=== WHAT YOU WILL DO ===
Reproduce the entries below exactly, but only from the line containing "Epidemiology, University of Washington, Seattle, Washington, USA" to the line containing "Washington, United States", inclusive.

═══ MATERIAL PROVIDED

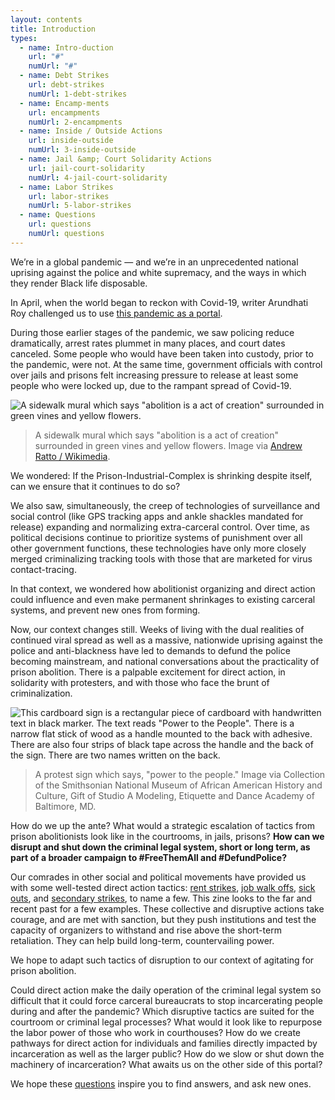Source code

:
 ```yaml
---
layout: contents
title: Introduction
types:
  - name: Intro-duction
    url: "#"
    numUrl: "#"
  - name: Debt Strikes
    url: debt-strikes
    numUrl: 1-debt-strikes
  - name: Encamp-ments
    url: encampments
    numUrl: 2-encampments
  - name: Inside / Outside Actions
    url: inside-outside
    numUrl: 3-inside-outside
  - name: Jail &amp; Court Solidarity Actions
    url: jail-court-solidarity
    numUrl: 4-jail-court-solidarity
  - name: Labor Strikes
    url: labor-strikes
    numUrl: 5-labor-strikes
  - name: Questions
    url: questions
    numUrl: questions
---
```


We’re in a global pandemic — and we’re in an unprecedented national uprising against the police and white supremacy, and the ways in which they render Black life disposable. 

In April, when the world began to reckon with Covid-19, writer Arundhati Roy challenged us to use [this pandemic as a portal](https://www.ft.com/content/10d8f5e8-74eb-11ea-95fe-fcd274e920ca).

During those earlier stages of the pandemic, we saw policing reduce dramatically, arrest rates plummet in many places, and court dates canceled. Some people who would have been taken into custody, prior to the pandemic, were not. At the same time, government officials with control over jails and prisons felt increasing pressure to release at least some people who were locked up, due to the rampant spread of Covid-19. 

![A sidewalk mural which says "abolition is a act of creation" surrounded in green vines and yellow flowers.
](/da4a/assets/photo/abolition-is-a-act-of-creation.jpg)
> A sidewalk mural which says "abolition is a act of creation" surrounded in green vines and yellow flowers. Image via [Andrew Ratto / Wikimedia](https://commons.wikimedia.org/w/index.php?curid=92698146).

We wondered: If the Prison-Industrial-Complex is shrinking despite itself, can we ensure that it continues to do so?

We also saw, simultaneously, the creep of technologies of surveillance and social control (like GPS tracking apps and ankle shackles mandated for release) expanding and normalizing extra-carceral control. Over time, as political decisions continue to prioritize systems of punishment over all other government functions, these technologies have only more closely merged criminalizing tracking tools with those that are marketed for virus contact-tracing.

In that context, we wondered how abolitionist organizing and direct action could influence and even make permanent shrinkages to existing carceral systems, and prevent new ones from forming.

Now, our context changes still. Weeks of living with the dual realities of continued viral spread as well as a massive, nationwide uprising against the police and anti-blackness have led to demands to defund the police becoming mainstream, and national conversations about the practicality of prison abolition. There is a palpable excitement for direct action, in solidarity with protesters, and with those who face the brunt of criminalization. 

![This cardboard sign is a rectangular piece of cardboard with handwritten text in black marker. The text reads "Power to the People". There is a narrow flat stick of wood as a handle mounted to the back with adhesive. There are also four strips of black tape across the handle and the back of the sign. There are two names written on the back.](/da4a/assets/photo/power-to-the-people.jpg)
> A protest sign which says, "power to the people." Image via Collection of the Smithsonian National Museum of African American History and Culture, Gift of Studio A Modeling, Etiquette and Dance Academy of Baltimore, MD.

How do we up the ante? What would a strategic escalation of tactics from prison abolitionists look like in the courtrooms, in jails, prisons? **How can we disrupt and shut down the criminal legal system, short or long term, as part of a broader campaign to #FreeThemAll and #DefundPolice?**

Our comrades in other social and political movements have provided us with some well-tested direct action tactics: [rent strikes](https://theintercept.com/2020/04/25/coronavirus-rent-strike-may/), [job walk offs](https://www.bbc.com/news/business-52096273), [sick outs](https://www.theguardian.com/technology/2020/apr/20/amazon-warehouse-workers-sickout-coronavirus,), and [secondary strikes](https://www.vice.com/en_us/article/y3mjxg/general-electric-workers-walk-off-the-job-demand-to-make-ventilators), to name a few. This zine looks to the far and recent past for a few examples. These collective and disruptive actions take courage, and are met with sanction, but they push institutions and test the capacity of organizers to withstand and rise above the short-term retaliation. They can help build long-term, countervailing power.

We hope to adapt such tactics of disruption to our context of agitating for prison abolition.

Could direct action make the daily operation of the criminal legal system so difficult that it could force carceral bureaucrats to stop incarcerating people during and after the pandemic? Which disruptive tactics are suited for the courtroom or criminal legal processes? What would it look like to repurpose the labor power of those who work in courthouses? How do we create pathways for direct action for individuals and families directly impacted by incarceration as well as the larger public? How do we slow or shut down the machinery of incarceration? What awaits us on the other side of this portal?

We hope these [questions](/da4a/actions/questions/questions.html) inspire you to find answers, and ask new ones.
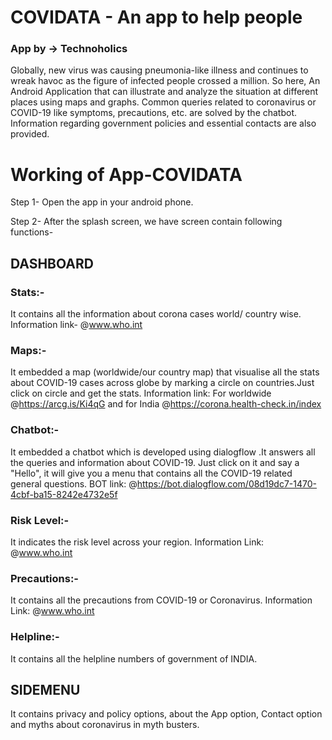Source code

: # COVIDATA - An app to help people
### App by -> Technoholics
Globally, new virus was causing pneumonia-like illness and continues to wreak havoc as the figure of infected people crossed a million. 
So here, An Android Application that can illustrate and analyze the situation at different places using maps and graphs. Common queries related to coronavirus or COVID-19 like symptoms, precautions, etc. are solved by the chatbot. Information regarding government policies and essential contacts are also provided.

# Working of App-COVIDATA
Step 1- Open the app in your android phone.

Step 2- After the splash screen, we have screen contain following functions-

## DASHBOARD

### Stats:- 
It contains all the information about corona cases world/ country wise.
Information link- @www.who.int

### Maps:-
It embedded a map (worldwide/our country map) that visualise all the stats about COVID-19 cases across
globe by marking a circle on countries.Just click on circle and get the stats.
Information link: For worldwide @https://arcg.is/Ki4qG and for India @https://corona.health-check.in/index

### Chatbot:-
It embedded a chatbot which is developed using dialogflow .It answers all the queries and information 
about COVID-19. Just click on it and say a "Hello", it will give you a menu that contains all the COVID-19
related general questions.
BOT link: @https://bot.dialogflow.com/08d19dc7-1470-4cbf-ba15-8242e4732e5f

### Risk Level:-
It indicates the risk level across your region.
Information Link: @www.who.int

### Precautions:-
It contains all the precautions from COVID-19 or Coronavirus.
Information Link: @www.who.int

### Helpline:-
It contains all the helpline numbers of government of INDIA.


## SIDEMENU
It contains privacy and policy options, about the App option, Contact option and myths about coronavirus in myth busters.


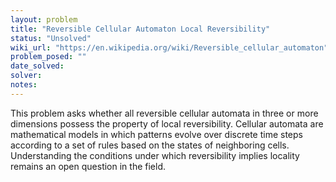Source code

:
 ```yaml
---
layout: problem
title: "Reversible Cellular Automaton Local Reversibility"
status: "Unsolved"
wiki_url: "https://en.wikipedia.org/wiki/Reversible_cellular_automaton"
problem_posed: ""
date_solved:
solver:
notes:
---
```

This problem asks whether all reversible cellular automata in three or more dimensions possess the property of local reversibility. Cellular automata are mathematical models in which patterns evolve over discrete time steps according to a set of rules based on the states of neighboring cells. Understanding the conditions under which reversibility implies locality remains an open question in the field.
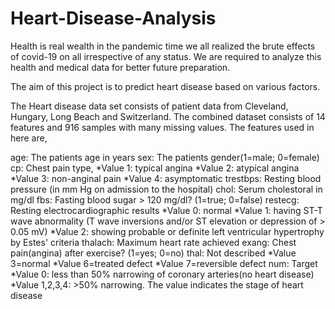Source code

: # Heart-Disease-Analysis 

Health is real wealth in the pandemic time we all realized the brute effects of covid-19 on
all irrespective of any status. We are required to analyze this health and medical data for
better future preparation.

The aim of this project is to predict heart disease based on various factors.



The Heart disease data set consists of patient data from Cleveland, Hungary, Long Beach and Switzerland. The combined dataset consists of 14 features and 916 samples with many missing values. The features used in here are,

age: The patients age in years
sex: The patients gender(1=male; 0=female)
cp: Chest pain type, *Value 1: typical angina *Value 2: atypical angina *Value 3: non-anginal pain *Value 4: asymptomatic
trestbps: Resting blood pressure (in mm Hg on admission to the hospital)
chol: Serum cholestoral in mg/dl
fbs: Fasting blood sugar > 120 mg/dl? (1=true; 0=false)
restecg: Resting electrocardiographic results *Value 0: normal *Value 1: having ST-T wave abnormality (T wave inversions and/or ST elevation or depression of > 0.05 mV) *Value 2: showing probable or definite left ventricular hypertrophy by Estes' criteria
thalach: Maximum heart rate achieved
exang: Chest pain(angina) after exercise? (1=yes; 0=no)
thal: Not described *Value 3=normal *Value 6=treated defect *Value 7=reversible defect
num: Target *Value 0: less than 50% narrowing of coronary arteries(no heart disease) *Value 1,2,3,4: >50% narrowing. The value indicates the stage of heart disease
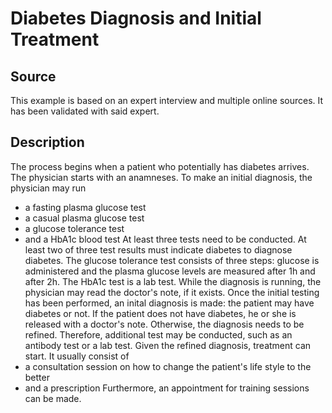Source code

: # Diabetes Diagnosis and Initial Treatment

## Source

This example is based on an expert interview and multiple online sources.
It has been validated with said expert.

## Description

The process begins when a patient who potentially has diabetes arrives.
The physician starts with an anamneses.
To make an initial diagnosis, the physician may run
- a fasting plasma glucose test
- a casual plasma glucose test
- a glucose tolerance test
- and a HbA1c blood test
At least three tests need to be conducted.
At least two of three test results must indicate diabetes to diagnose diabetes.
The glucose tolerance test consists of three steps: glucose is administered and the plasma glucose levels are measured after 1h and after 2h.
The HbA1c test is a lab test.
While the diagnosis is running, the physician may read the doctor's note, if it exists.
Once the initial testing has been performed, an inital diagnosis is made: the patient may have diabetes or not.
If the patient does not have diabetes, he or she is released with a doctor's note.
Otherwise, the diagnosis needs to be refined.
Therefore, additional test may be conducted, such as an antibody test or a lab test.
Given the refined diagnosis, treatment can start.
It usually consist of
- a consultation session on how to change the patient's life style to the better
- and a prescription
Furthermore, an appointment for training sessions can be made.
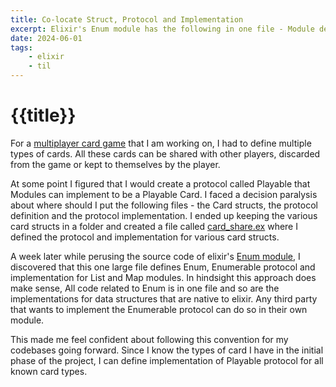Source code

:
 ```yaml
---
title: Co-locate Struct, Protocol and Implementation
excerpt: Elixir's Enum module has the following in one file - Module definition, Enumerable behaviour and implementation for List and Map.
date: 2024-06-01
tags: 
    - elixir
    - til
---
```


# {{title}}


For a [multiplayer card game](https://github.com/tattle-made/viral-spiral) that I am working on, I had to define multiple types of cards. All these cards can be shared with other players, discarded from the game or kept to themselves by the player.

At some point I figured that I would create a protocol called Playable that Modules can implement to be a Playable Card. I faced a decision paralysis about where should I put the following files - the Card structs, the protocol definition and the protocol implementation. I ended up keeping the various card structs in a folder and created a file called [card_share.ex](https://github.com/tattle-made/viral-spiral/blob/main/lib/viral_spiral/card_share.ex) where I defined the protocol and implementation for various card structs. 

A week later while perusing the source code of elixir's [Enum module](), I discovered that this one large file defines Enum, Enumerable protocol and implementation for List and Map modules. In hindsight this approach does make sense, All code related to Enum is in one file and so are the  implementations for data structures that are native to elixir. Any third party that wants to implement the Enumerable protocol can do so in their own module. 

This made me feel confident about following this convention for my codebases going forward. Since I know the types of card I have in the initial phase of the project, I can define implementation of Playable protocol for all known card types. 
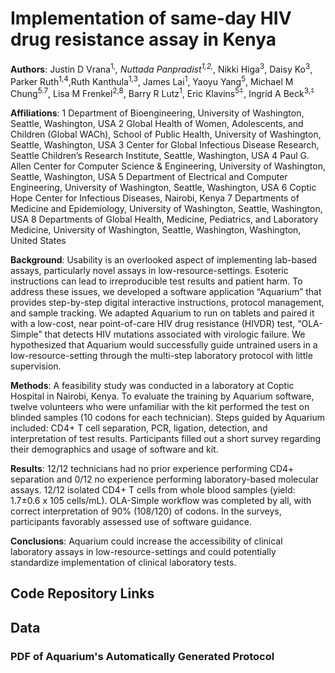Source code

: # Implementation of same-day HIV drug resistance assay in Kenya

**Authors**: Justin D Vrana<sup>1,*</sup>, Nuttada Panpradist<sup>1,2,*</sup>, Nikki Higa<sup>3</sup>, Daisy Ko<sup>3</sup>, Parker Ruth<sup>1,4</sup>,Ruth Kanthula<sup>1,3</sup>, James Lai<sup>1</sup>, Yaoyu Yang<sup>5</sup>, Michael M Chung<sup>5.7</sup>, Lisa M Frenkel<sup>2,8</sup>, Barry R Lutz<sup>1</sup>, Eric Klavins<sup>5⍏</sup>, Ingrid A Beck<sup>3,⍏</sup>

**Affiliations**:
1  Department of Bioengineering, University of Washington, Seattle, Washington, USA
2  Global Health of Women, Adolescents, and Children (Global WACh), School of Public Health, University of Washington, Seattle, Washington, USA
3  Center for Global Infectious Disease Research, Seattle Children’s Research Institute, Seattle, Washington, USA
4	Paul G. Allen Center for Computer Science & Engineering, University of Washington, Seattle, Washington, USA
5  Department of Electrical and Computer Engineering, University of Washington, Seattle, Washington, USA
6	Coptic Hope Center for Infectious Diseases, Nairobi, Kenya 
7  Departments of Medicine and Epidemiology, University of Washington, Seattle, Washington, USA
8	Departments of Global Health, Medicine, Pediatrics, and Laboratory Medicine, University of Washington, Seattle, Washington, Washington, United States

**Background**: Usability is an overlooked aspect of implementing lab-based assays, particularly novel assays in low-resource-settings. Esoteric instructions can lead to irreproducible test results and patient harm. To address these issues, we developed a software application “Aquarium” that provides step-by-step digital interactive instructions, protocol management, and sample tracking. We adapted Aquarium to run on tablets and paired it with a low-cost, near point-of-care HIV drug resistance (HIVDR) test, “OLA-Simple” that detects HIV mutations associated with virologic failure. We hypothesized that Aquarium would successfully guide untrained users in a low-resource-setting through the multi-step laboratory protocol with little supervision.
 
**Methods**: A feasibility study was conducted in a laboratory at Coptic Hospital in Nairobi, Kenya. To evaluate the training by Aquarium software, twelve volunteers who were unfamiliar with the kit performed the test on blinded samples (10 codons for each technician). Steps guided by Aquarium included: CD4+ T cell separation, PCR, ligation, detection, and interpretation of test results. Participants filled out a short survey regarding their demographics and usage of software and kit.
 
**Results**: 12/12 technicians had no prior experience performing CD4+ separation and 0/12 no experience performing laboratory-based molecular assays. 12/12 isolated CD4+ T cells from whole blood samples (yield: 1.7±0.6 x 105 cells/mL). OLA-Simple workflow was completed by all, with correct interpretation of 90% (108/120) of codons. In the surveys, participants favorably assessed use of software guidance.
 
**Conclusions**: Aquarium could increase the accessibility of clinical laboratory assays in low-resource-settings and could potentially standardize implementation of clinical laboratory tests.

## Code Repository Links

## Data

### PDF of Aquarium's Automatically Generated Protocol

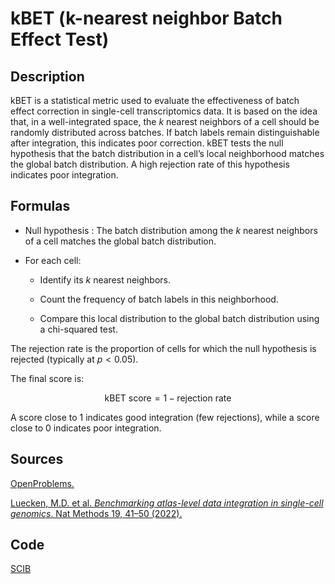 # kBET (k-nearest neighbor Batch Effect Test)

## Description 

kBET is a statistical metric used to evaluate the effectiveness of batch effect correction in single-cell transcriptomics data. 
It is based on the idea that, in a well-integrated space, the $k$ nearest neighbors of a cell should be randomly distributed across batches. 
If batch labels remain distinguishable after integration, this indicates poor correction. 
kBET tests the null hypothesis that the batch distribution in a cell’s local neighborhood matches the global batch distribution. 
A high rejection rate of this hypothesis indicates poor integration.

## Formulas 

- Null hypothesis : The batch distribution among the $k$ nearest neighbors of a cell matches the global batch distribution.

- For each cell:

  - Identify its $k$ nearest neighbors.

  - Count the frequency of batch labels in this neighborhood.

  - Compare this local distribution to the global batch distribution using a chi-squared test.

The rejection rate is the proportion of cells for which the null hypothesis is rejected (typically at $p < 0.05$).


The final score is:

$$
\text{kBET score} = 1 - \text{rejection rate}
$$

A score close to 1 indicates good integration (few rejections), while a score close to 0 indicates poor integration.

## Sources 

[OpenProblems.](https://openproblems.bio/results/batch_integration?version=v2.0.0)

[Luecken, M.D. et al. *Benchmarking atlas-level data integration in single-cell genomics*. Nat Methods 19, 41–50 (2022).](https://doi.org/10.1038/s41592-021-01336-)

## Code

[SCIB](https://github.com/theislab/scib/blob/main/scib/metrics/kbet.py)
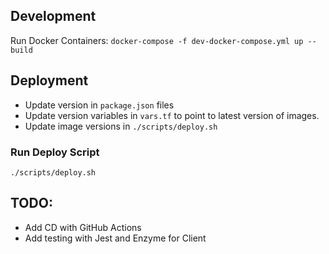 ## Development
Run Docker Containers: `docker-compose -f dev-docker-compose.yml up --build`

## Deployment
- Update version in `package.json` files
- Update version variables in `vars.tf` to point to latest version of images.
- Update image versions in `./scripts/deploy.sh`

### Run Deploy Script
`./scripts/deploy.sh`

## TODO:
- Add CD with GitHub Actions
- Add testing with Jest and Enzyme for Client
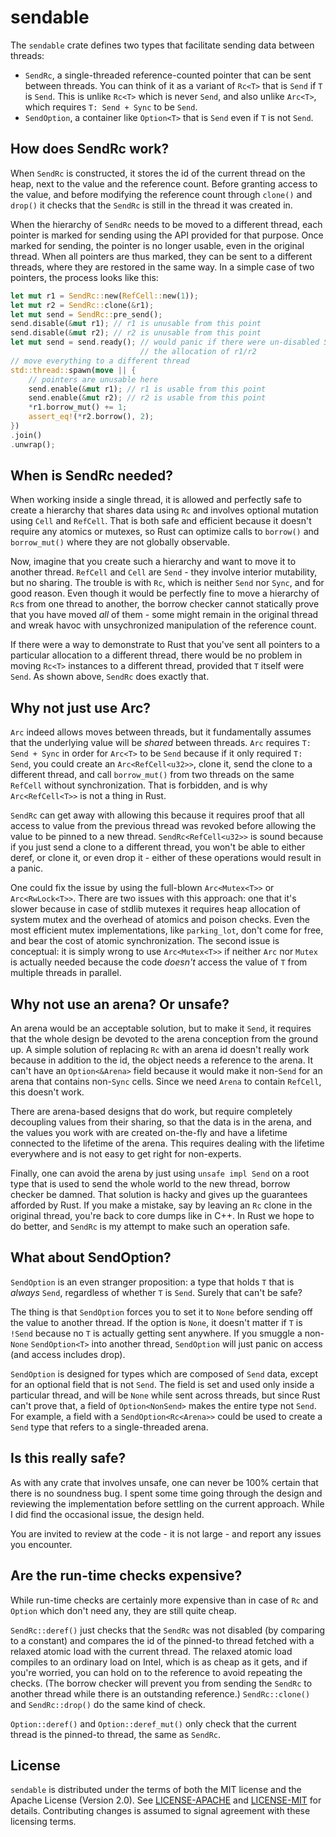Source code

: # sendable

The `sendable` crate defines two types that facilitate sending data between threads:

* `SendRc`, a single-threaded reference-counted pointer that can be sent between
  threads. You can think of it as a variant of `Rc<T>` that is `Send` if `T` is
  `Send`. This is unlike `Rc<T>` which is never `Send`, and also unlike `Arc<T>`, which
  requires `T: Send + Sync` to be `Send`.
* `SendOption`, a container like `Option<T>` that is `Send` even if `T` is not `Send`.

## How does SendRc work?

When `SendRc` is constructed, it stores the id of the current thread on the heap, next to
the value and the reference count. Before granting access to the value, and before
modifying the reference count through `clone()` and `drop()` it checks that the `SendRc`
is still in the thread it was created in.

When the hierarchy of `SendRc` needs to be moved to a different thread, each pointer is
marked for sending using the API provided for that purpose. Once marked for sending, the
pointer is no longer usable, even in the original thread. When all pointers are thus
marked, they can be sent to a different threads, where they are restored in the same way.
In a simple case of two pointers, the process looks like this:

```rust
let mut r1 = SendRc::new(RefCell::new(1));
let mut r2 = SendRc::clone(&r1);
let mut send = SendRc::pre_send();
send.disable(&mut r1); // r1 is unusable from this point
send.disable(&mut r2); // r2 is unusable from this point
let mut send = send.ready(); // would panic if there were un-disabled SendRcs pointing to
                             // the allocation of r1/r2
// move everything to a different thread
std::thread::spawn(move || {
    // pointers are unusable here
    send.enable(&mut r1); // r1 is usable from this point
    send.enable(&mut r2); // r2 is usable from this point
    *r1.borrow_mut() += 1;
    assert_eq!(*r2.borrow(), 2);
})
.join()
.unwrap();
```

## When is SendRc needed?

When working inside a single thread, it is allowed and perfectly safe to create a
hierarchy that shares data using `Rc` and involves optional mutation using `Cell` and
`RefCell`.  That is both safe and efficient because it doesn't require any atomics or
mutexes, so Rust can optimize calls to `borrow()` and `borrow_mut()` where they are not
globally observable.

Now, imagine that you create such a hierarchy and want to move it to another thread.
`RefCell` and `Cell` are `Send` - they involve interior mutability, but no sharing. The
trouble is with `Rc`, which is neither `Send` nor `Sync`, and for good reason. Even though
it would be perfectly fine to move a hierarchy of `Rc`s from one thread to another, the
borrow checker cannot statically prove that you have moved _all_ of them - some might
remain in the original thread and wreak havoc with unsychronized manipulation of the
reference count.

If there were a way to demonstrate to Rust that you've sent all pointers to a particular
allocation to a different thread, there would be no problem in moving `Rc<T>` instances to
a different thread, provided that `T` itself were `Send`. As shown above, `SendRc` does
exactly that.

## Why not just use Arc?

`Arc` indeed allows moves between threads, but it fundamentally assumes that the
underlying value will be _shared_ between threads. `Arc` requires `T: Send + Sync` in
order for `Arc<T>` to be `Send` because if it only required `T: Send`, you could create an
`Arc<RefCell<u32>>`, clone it, send the clone to a different thread, and call
`borrow_mut()` from two threads on the same `RefCell` without synchronization. That is
forbidden, and is why `Arc<RefCell<T>>` is not a thing in Rust.

`SendRc` can get away with allowing this because it requires proof that all access to
value from the previous thread was revoked before allowing the value to be pinned to a new
thread. `SendRc<RefCell<u32>>` is sound because if you just send a clone to a different
thread, you won't be able to either deref, or clone it, or even drop it - either of these
operations would result in a panic.

One could fix the issue by using the full-blown `Arc<Mutex<T>>` or `Arc<RwLock<T>>`.
There are two issues with this approach: one that it's slower because in case of stdlib
mutexes it requires heap allocation of system mutex and the overhead of atomics and poison
checks. Even the most efficient mutex implementations, like `parking_lot`, don't come for
free, and bear the cost of atomic synchronization. The second issue is conceptual: it is
simply wrong to use `Arc<Mutex<T>>` if neither `Arc` nor `Mutex` is actually needed
because the code *doesn't* access the value of `T` from multiple threads in parallel.

## Why not use an arena? Or unsafe?

An arena would be an acceptable solution, but to make it `Send`, it requires that the
whole design be devoted to the arena conception from the ground up. A simple solution of
replacing `Rc` with an arena id doesn't really work because in addition to the id, the
object needs a reference to the arena. It can't have an `Option<&Arena>` field because it
would make it non-`Send` for an arena that contains non-`Sync` cells. Since we need
`Arena` to contain `RefCell`, this doesn't work.

There are arena-based designs that do work, but require completely decoupling values from
their sharing, so that the data is in the arena, and the values you work with are created
on-the-fly and have a lifetime connected to the lifetime of the arena. This requires
dealing with the lifetime everywhere and is not easy to get right for non-experts.

Finally, one can avoid the arena by just using `unsafe impl Send` on a root type that is
used to send the whole world to the new thread, borrow checker be damned. That solution is
hacky and gives up the guarantees afforded by Rust. If you make a mistake, say by leaving
an `Rc` clone in the original thread, you're back to core dumps like in C++. In Rust we
hope to do better, and `SendRc` is my attempt to make such an operation safe.

## What about SendOption?

`SendOption` is an even stranger proposition: a type that holds `T` that is _always_
`Send`, regardless of whether `T` is `Send`. Surely that can't be safe?

The thing is that `SendOption` forces you to set it to `None` before sending off the value
to another thread. If the option is `None`, it doesn't matter if `T` is `!Send` because no
`T` is actually getting sent anywhere. If you smuggle a non-`None` `SendOption<T>` into
another thread, `SendOption` will just panic on access (and access includes drop).

`SendOption` is designed for types which are composed of `Send` data, except for an
optional field that is not `Send`. The field is set and used only inside a particular
thread, and will be `None` while sent across threads, but since Rust can't prove that, a
field of `Option<NonSend>` makes the entire type not `Send`. For example, a field with a
`SendOption<Rc<Arena>>` could be used to create a `Send` type that refers to a
single-threaded arena.

## Is this really safe?

As with any crate that involves unsafe, one can never be 100% certain that there is no
soundness bug. I spent some time going through the design and reviewing the implementation
before settling on the current approach. While I did find the occasional issue, the design
held.

You are invited to review at the code - it is not large - and report any issues you
encounter.

## Are the run-time checks expensive?

While run-time checks are certainly more expensive than in case of `Rc` and `Option` which
don't need any, they are still quite cheap.

`SendRc::deref()` just checks that the `SendRc` was not disabled (by comparing to a
constant) and compares the id of the pinned-to thread fetched with a relaxed atomic load
with the current thread. The relaxed atomic load compiles to an ordinary load on Intel,
which is as cheap as it gets, and if you're worried, you can hold on to the reference to
avoid repeating the checks. (The borrow checker will prevent you from sending the `SendRc`
to another thread while there is an outstanding reference.) `SendRc::clone()` and
`SendRc::drop()` do the same kind of check.

`Option::deref()` and `Option::deref_mut()` only check that the current thread is the
pinned-to thread, the same as `SendRc`.

## License

`sendable` is distributed under the terms of both the MIT license and the Apache License
(Version 2.0).  See [LICENSE-APACHE](LICENSE-APACHE) and [LICENSE-MIT](LICENSE-MIT) for
details.  Contributing changes is assumed to signal agreement with these licensing terms.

══════

=== OUTPUT ===
7  Departments of Medicine and Epidemiology, University of Washington, Seattle, Washington, USA
8	Departments of Global Health, Medicine, Pediatrics, and Laboratory Medicine, University of Washington, Seattle, Washington, Washington, United States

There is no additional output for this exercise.